» JOB ITEM:
Pull out every line of the entries below that contains the string "first". Case counts, so copy only lines where the capitalization matches.

-------- EXERCISE MATERIALS

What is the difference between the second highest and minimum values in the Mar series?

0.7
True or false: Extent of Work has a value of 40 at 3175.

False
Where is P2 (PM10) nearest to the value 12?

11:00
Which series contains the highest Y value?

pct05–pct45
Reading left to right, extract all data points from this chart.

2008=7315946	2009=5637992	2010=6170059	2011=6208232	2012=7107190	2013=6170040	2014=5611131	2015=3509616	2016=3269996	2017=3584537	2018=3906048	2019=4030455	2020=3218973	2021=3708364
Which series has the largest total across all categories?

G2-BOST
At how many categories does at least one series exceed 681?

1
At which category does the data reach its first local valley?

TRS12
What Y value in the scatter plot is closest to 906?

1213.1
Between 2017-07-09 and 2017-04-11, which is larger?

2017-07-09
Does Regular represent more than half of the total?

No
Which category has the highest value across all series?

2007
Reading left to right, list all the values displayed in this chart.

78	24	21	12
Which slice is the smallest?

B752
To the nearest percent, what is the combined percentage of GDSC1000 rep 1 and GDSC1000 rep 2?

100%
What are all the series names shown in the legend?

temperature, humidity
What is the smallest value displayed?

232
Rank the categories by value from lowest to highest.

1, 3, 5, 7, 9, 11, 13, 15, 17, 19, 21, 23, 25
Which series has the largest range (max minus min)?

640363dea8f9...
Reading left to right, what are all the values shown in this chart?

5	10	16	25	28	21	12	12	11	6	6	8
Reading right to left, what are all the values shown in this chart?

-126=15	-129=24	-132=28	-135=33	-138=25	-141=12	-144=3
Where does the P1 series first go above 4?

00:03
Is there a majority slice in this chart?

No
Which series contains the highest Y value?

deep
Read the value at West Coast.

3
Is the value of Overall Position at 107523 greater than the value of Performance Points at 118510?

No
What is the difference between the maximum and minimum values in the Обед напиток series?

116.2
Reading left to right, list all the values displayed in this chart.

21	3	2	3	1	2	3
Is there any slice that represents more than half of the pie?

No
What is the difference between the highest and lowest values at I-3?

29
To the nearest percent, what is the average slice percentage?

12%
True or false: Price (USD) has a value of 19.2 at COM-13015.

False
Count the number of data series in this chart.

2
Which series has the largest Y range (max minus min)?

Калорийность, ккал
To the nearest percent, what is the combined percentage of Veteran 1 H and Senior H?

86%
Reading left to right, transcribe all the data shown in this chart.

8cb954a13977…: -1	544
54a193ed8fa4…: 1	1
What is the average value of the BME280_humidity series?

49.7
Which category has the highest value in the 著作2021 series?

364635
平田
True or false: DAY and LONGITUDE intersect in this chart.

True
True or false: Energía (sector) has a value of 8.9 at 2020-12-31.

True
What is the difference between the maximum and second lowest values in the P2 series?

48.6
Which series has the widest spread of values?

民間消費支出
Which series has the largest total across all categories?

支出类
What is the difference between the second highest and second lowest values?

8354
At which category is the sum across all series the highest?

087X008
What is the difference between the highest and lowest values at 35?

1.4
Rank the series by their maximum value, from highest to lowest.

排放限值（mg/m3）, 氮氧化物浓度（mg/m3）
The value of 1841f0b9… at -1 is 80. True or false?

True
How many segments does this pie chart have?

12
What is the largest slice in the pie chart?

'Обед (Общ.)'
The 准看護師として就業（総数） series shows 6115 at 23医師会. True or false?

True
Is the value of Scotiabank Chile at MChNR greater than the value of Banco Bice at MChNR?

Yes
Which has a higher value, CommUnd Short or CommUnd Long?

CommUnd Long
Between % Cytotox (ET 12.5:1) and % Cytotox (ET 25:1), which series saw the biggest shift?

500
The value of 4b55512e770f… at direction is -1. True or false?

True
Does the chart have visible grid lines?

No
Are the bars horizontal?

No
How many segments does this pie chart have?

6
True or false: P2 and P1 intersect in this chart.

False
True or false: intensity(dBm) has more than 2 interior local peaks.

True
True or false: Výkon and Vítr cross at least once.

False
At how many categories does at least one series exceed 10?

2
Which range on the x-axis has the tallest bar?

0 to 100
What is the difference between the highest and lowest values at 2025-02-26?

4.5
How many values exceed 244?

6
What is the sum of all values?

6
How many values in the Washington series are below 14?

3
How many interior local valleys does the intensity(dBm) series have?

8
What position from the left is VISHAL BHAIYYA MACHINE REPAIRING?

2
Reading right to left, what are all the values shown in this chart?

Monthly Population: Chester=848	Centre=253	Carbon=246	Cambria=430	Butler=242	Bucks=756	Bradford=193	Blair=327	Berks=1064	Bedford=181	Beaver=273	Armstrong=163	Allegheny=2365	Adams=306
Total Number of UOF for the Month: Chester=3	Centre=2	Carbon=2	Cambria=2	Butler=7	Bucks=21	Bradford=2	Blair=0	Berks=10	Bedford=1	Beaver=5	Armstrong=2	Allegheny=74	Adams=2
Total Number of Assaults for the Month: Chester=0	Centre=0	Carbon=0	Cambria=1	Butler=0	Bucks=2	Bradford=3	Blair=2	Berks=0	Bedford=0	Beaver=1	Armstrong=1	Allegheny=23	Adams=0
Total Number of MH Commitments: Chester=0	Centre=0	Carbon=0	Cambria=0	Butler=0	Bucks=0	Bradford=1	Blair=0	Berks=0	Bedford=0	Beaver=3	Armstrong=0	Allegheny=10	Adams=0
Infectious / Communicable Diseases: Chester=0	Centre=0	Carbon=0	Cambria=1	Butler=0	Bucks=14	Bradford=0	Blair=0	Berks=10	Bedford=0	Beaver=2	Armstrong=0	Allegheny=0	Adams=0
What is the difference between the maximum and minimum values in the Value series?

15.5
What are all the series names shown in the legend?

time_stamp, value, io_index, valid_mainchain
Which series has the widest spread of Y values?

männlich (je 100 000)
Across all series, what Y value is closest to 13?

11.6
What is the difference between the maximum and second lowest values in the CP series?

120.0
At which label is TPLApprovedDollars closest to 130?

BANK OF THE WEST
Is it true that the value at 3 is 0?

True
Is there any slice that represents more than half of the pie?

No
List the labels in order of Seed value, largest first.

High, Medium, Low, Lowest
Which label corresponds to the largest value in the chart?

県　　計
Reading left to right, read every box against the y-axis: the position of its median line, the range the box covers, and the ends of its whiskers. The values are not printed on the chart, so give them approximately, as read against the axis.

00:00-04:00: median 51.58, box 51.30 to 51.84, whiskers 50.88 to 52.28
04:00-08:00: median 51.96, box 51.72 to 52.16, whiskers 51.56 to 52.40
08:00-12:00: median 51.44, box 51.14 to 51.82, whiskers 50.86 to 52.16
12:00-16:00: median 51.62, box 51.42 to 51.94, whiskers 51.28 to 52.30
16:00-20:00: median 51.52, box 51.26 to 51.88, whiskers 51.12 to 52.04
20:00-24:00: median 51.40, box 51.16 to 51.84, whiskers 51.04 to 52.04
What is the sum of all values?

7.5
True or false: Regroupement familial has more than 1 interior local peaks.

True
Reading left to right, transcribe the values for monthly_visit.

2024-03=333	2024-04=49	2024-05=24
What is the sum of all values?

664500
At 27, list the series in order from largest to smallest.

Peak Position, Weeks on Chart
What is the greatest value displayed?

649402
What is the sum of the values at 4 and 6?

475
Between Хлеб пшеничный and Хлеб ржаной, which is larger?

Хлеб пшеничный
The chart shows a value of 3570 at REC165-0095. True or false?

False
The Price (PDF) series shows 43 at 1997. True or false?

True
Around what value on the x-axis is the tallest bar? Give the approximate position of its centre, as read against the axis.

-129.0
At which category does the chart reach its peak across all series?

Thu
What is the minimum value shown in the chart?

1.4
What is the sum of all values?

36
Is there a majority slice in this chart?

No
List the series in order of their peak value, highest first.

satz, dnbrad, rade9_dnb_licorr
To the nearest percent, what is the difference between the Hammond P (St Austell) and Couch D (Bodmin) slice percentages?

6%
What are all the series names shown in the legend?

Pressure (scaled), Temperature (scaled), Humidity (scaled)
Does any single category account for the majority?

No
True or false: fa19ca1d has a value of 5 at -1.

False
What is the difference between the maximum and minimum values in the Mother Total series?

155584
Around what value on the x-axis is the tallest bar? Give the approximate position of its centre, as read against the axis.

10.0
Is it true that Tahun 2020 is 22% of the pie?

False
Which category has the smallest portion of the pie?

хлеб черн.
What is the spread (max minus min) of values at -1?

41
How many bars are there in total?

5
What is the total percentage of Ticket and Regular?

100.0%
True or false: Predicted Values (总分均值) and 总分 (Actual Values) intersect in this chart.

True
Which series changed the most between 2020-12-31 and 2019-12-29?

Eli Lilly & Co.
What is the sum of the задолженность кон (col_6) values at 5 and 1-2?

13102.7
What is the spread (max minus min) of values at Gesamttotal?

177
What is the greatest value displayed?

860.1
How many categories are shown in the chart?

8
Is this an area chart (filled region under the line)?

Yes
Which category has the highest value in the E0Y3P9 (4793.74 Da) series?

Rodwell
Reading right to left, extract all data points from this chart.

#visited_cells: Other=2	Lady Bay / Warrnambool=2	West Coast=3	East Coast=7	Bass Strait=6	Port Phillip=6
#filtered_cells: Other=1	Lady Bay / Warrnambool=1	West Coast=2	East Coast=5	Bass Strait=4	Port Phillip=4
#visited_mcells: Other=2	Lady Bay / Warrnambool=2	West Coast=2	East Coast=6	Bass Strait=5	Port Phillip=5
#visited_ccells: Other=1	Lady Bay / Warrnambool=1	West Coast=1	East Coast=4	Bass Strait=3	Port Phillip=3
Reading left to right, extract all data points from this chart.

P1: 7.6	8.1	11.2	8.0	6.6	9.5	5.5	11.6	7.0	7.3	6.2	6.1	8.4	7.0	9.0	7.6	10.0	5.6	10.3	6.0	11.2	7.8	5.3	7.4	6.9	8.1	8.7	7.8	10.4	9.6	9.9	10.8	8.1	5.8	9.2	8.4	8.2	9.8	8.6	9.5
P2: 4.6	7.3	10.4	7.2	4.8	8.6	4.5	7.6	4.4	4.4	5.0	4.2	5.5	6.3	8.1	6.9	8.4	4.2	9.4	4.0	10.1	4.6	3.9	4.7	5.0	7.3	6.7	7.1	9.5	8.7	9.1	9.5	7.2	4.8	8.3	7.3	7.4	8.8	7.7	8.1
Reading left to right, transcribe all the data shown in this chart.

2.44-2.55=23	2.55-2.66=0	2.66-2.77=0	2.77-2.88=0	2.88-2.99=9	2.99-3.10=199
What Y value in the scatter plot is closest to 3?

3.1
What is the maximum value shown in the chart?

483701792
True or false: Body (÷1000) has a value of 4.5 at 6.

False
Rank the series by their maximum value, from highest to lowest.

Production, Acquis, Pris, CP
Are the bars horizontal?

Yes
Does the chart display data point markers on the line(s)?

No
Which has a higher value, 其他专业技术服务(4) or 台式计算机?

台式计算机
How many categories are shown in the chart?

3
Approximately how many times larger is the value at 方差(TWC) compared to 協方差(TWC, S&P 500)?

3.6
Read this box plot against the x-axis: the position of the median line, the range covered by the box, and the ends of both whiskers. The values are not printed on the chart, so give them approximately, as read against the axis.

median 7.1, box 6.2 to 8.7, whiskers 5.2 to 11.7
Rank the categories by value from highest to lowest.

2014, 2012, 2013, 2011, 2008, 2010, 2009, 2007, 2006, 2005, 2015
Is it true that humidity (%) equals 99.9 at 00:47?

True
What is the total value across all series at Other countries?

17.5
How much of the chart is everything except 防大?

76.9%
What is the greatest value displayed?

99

----------------

» EXERCISE RESULT:
At which category does the data reach its first local valley?
Where does the P1 series first go above 4?
List the labels in order of Seed value, largest first.
List the series in order of their peak value, highest first.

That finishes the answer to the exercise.